--- START Document excerpt ---

The NBS recorded 10.62 million new births in China in 2021, a figure that barely exceeded the number of deaths (10.14 million) reported nationally for the same year. China’s birthrate, or the number of births per one thousand people, fell from 8.52 in 2020 to 7.52 in 2021.
China’s population at the end of 2021 was 1.413 billion, or an increase of just 0.034 percent from the 1.412 billion people documented in China at the end of 2020, according to NBS data released on Monday.
These numbers reveal that China’s birth rate for 2021 was the lowest in 61 years.
Chinese demographers anticipated a “population zero-growth period” for China from 2021 to 2025, according to Du Peng, a sociology and population studies professor at the Renmin University of China. Du told China’s state-run Global Times on Monday demographers based this grim prognostication on China’s waning new births and aging population, which had already become evident in recent years.
“[T]he general trend of zero growth will not be altered,” Du predicted of China’s population prospects on January 17.
China’s ruling Communist Party has long imposed limits on the number of children couples in the country may have. Beijing currently allows families to have up to three children. The Chinese Communist Party raised the child limit to three in May 2020 after previously increasing it to two in 2016. The Chinese Communist Party allowed couples to have no more than one child from about 1980 until 2016. Beijing imposed its infamous “one-child policy” in the late 1970s in an effort to control what was then a booming Chinese population, killing over 400 million people.
China now suffers from not only the prospect of a shrinking population but also demographic warping after the “one-child policy,” coupled with a cultural preference for boys, caused generations of Chinese women to selectively abort their female babies for over four decades. The result is a modern population in which the number of Chinese men aged 20 to 40 years old outnumbers Chinese women in the same age group by 17.5 million.

--- END Document excerpt ---
--- START Provided material ---

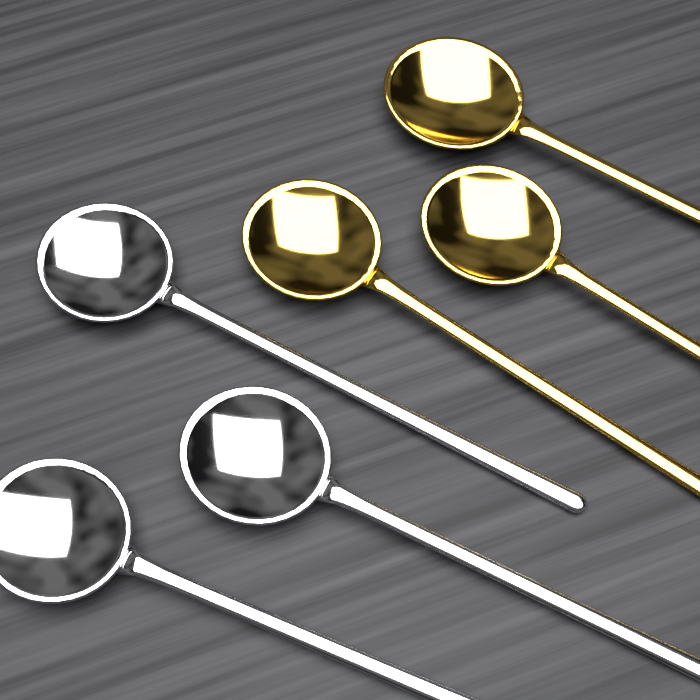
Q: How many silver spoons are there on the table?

--- END Provided material ---

### Objective
According to the text on China's population, how many births did the NBS record in China in 2021?

### The response
10.62 million